**Saved entries**.
◇ ◇ ◇ ◇ ◇ ◇ ◇

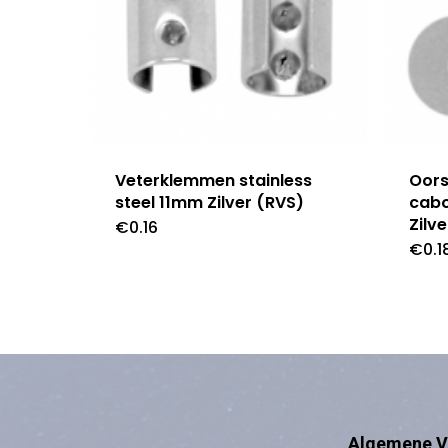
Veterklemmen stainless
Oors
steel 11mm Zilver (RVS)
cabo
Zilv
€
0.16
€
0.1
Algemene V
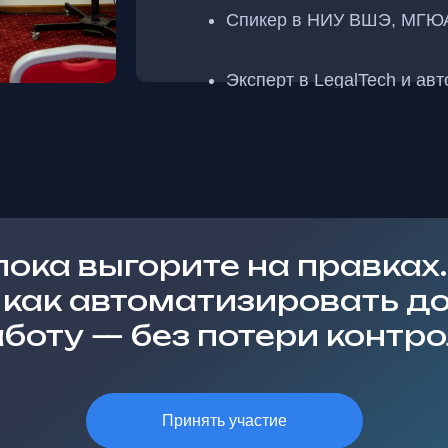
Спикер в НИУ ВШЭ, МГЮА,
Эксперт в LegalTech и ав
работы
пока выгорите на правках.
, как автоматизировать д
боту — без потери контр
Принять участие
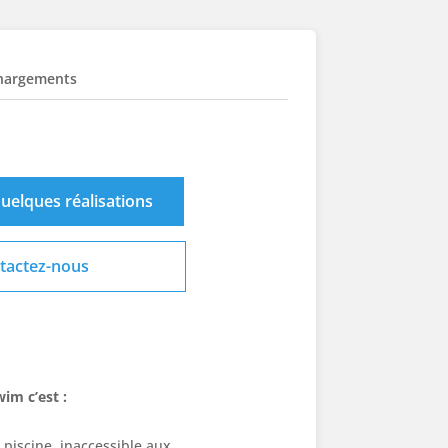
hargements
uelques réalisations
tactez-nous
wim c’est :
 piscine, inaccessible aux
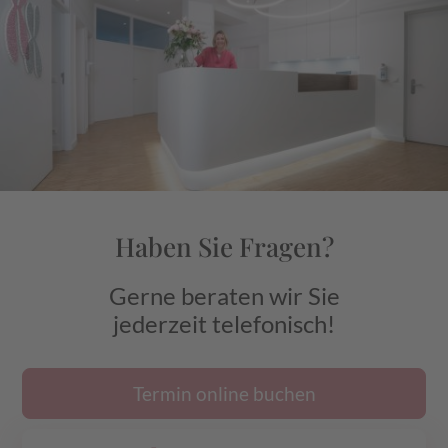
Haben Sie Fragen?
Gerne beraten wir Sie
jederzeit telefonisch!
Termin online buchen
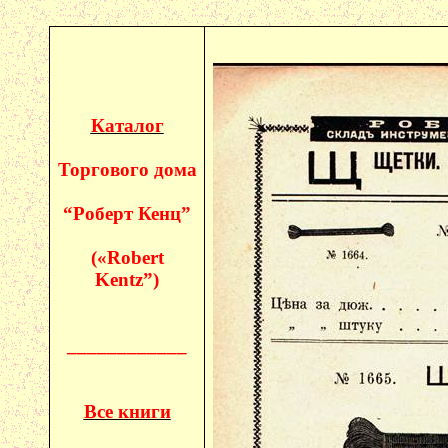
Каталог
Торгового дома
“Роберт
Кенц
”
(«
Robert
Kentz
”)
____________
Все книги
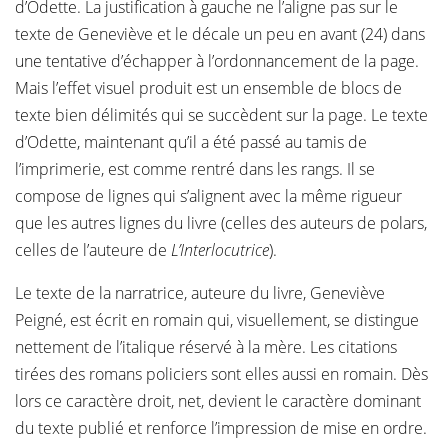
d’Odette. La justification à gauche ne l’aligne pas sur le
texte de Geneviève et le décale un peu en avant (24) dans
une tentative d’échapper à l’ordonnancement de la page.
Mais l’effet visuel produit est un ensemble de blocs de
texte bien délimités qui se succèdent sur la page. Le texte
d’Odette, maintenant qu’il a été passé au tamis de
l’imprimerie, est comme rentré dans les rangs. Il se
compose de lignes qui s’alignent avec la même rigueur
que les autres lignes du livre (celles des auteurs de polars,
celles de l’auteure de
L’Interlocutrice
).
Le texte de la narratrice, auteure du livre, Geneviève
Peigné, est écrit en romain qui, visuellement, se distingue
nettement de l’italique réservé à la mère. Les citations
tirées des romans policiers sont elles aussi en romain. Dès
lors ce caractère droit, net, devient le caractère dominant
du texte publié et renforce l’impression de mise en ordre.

◇ ◇ ◇ ◇ ◇ ◇ ◇

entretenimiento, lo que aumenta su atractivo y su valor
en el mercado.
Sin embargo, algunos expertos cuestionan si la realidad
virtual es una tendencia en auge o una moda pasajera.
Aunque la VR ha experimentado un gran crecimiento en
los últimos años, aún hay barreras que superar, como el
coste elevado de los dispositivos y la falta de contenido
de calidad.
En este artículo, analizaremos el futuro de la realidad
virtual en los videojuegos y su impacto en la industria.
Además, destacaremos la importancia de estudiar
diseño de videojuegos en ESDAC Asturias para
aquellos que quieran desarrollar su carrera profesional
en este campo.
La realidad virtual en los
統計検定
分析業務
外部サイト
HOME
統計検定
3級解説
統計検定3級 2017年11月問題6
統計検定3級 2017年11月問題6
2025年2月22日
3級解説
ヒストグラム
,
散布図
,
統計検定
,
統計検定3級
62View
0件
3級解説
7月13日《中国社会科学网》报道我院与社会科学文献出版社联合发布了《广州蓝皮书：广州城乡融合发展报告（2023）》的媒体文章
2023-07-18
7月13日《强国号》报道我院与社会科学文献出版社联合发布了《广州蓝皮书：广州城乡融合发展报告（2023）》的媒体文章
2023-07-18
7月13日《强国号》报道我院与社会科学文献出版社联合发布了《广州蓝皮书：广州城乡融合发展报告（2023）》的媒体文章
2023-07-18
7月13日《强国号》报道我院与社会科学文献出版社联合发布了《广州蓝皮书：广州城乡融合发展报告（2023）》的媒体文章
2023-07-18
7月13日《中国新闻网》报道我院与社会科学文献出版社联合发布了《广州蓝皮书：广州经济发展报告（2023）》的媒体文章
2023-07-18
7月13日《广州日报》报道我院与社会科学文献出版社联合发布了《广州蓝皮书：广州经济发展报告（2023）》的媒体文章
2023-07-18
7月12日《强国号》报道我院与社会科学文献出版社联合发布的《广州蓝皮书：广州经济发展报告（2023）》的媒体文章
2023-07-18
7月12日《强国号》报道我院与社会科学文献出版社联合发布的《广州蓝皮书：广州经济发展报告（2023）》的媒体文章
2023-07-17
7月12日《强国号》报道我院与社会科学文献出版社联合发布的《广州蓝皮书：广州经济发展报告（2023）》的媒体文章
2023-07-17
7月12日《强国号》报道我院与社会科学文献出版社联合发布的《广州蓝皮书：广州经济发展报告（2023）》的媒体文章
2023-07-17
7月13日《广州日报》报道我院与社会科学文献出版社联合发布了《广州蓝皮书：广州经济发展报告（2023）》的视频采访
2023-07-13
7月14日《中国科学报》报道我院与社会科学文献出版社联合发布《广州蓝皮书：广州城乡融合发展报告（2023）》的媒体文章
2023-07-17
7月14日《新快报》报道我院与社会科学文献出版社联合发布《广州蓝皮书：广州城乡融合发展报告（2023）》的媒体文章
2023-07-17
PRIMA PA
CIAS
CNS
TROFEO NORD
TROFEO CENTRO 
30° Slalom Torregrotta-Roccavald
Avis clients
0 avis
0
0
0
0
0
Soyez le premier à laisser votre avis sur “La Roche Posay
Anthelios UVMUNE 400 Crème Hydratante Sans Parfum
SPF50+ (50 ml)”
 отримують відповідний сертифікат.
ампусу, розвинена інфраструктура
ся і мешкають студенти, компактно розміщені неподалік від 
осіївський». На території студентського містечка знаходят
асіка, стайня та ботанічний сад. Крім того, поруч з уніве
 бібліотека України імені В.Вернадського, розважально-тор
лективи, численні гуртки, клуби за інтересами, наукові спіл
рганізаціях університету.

◇ ◇ ◇ ◇ ◇ ◇ ◇

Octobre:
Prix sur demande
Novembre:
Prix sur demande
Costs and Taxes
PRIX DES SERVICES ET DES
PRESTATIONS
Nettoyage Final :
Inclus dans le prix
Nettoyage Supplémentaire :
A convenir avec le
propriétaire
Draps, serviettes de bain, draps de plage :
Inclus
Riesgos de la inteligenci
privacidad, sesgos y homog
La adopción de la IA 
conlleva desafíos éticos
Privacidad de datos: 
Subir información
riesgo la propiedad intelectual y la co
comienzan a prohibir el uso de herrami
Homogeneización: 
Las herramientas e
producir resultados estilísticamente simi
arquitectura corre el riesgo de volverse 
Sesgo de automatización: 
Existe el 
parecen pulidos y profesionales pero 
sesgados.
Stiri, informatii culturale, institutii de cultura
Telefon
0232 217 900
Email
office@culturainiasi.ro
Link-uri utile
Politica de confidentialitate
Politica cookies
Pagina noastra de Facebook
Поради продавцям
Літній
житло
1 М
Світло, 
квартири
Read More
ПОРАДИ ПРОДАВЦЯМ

◇ ◇ ◇ ◇ ◇ ◇ ◇

**PROBLEM TO SOLVE**. Take the entries above and copy exactly the lines starting at the one with "Veterklemmen stainless" and ending at the one with "du texte publié"; nothing outside that span, and no pictures.

**WRITTEN RESPONSE**.
Veterklemmen stainless
Oors
steel 11mm Zilver (RVS)
cabo
Zilv
€
0.16
€
0.1
Algemene V
Спикер в НИУ ВШЭ, МГЮА,
Эксперт в LegalTech и ав
работы
пока выгорите на правках.
, как автоматизировать д
боту — без потери контр
Принять участие
hargements
uelques réalisations
tactez-nous
wim c’est :
 piscine, inaccessible aux
Haben Sie Fragen?
Gerne beraten wir Sie
jederzeit telefonisch!
Termin online buchen
Каталог
Торгового дома
“Роберт
Кенц
”
(«
Robert
Kentz
”)
____________
Все книги
d’Odette. La justification à gauche ne l’aligne pas sur le
texte de Geneviève et le décale un peu en avant (24) dans
une tentative d’échapper à l’ordonnancement de la page.
Mais l’effet visuel produit est un ensemble de blocs de
texte bien délimités qui se succèdent sur la page. Le texte
d’Odette, maintenant qu’il a été passé au tamis de
l’imprimerie, est comme rentré dans les rangs. Il se
compose de lignes qui s’alignent avec la même rigueur
que les autres lignes du livre (celles des auteurs de polars,
celles de l’auteure de
L’Interlocutrice
).
Le texte de la narratrice, auteure du livre, Geneviève
Peigné, est écrit en romain qui, visuellement, se distingue
nettement de l’italique réservé à la mère. Les citations
tirées des romans policiers sont elles aussi en romain. Dès
lors ce caractère droit, net, devient le caractère dominant
du texte publié et renforce l’impression de mise en ordre.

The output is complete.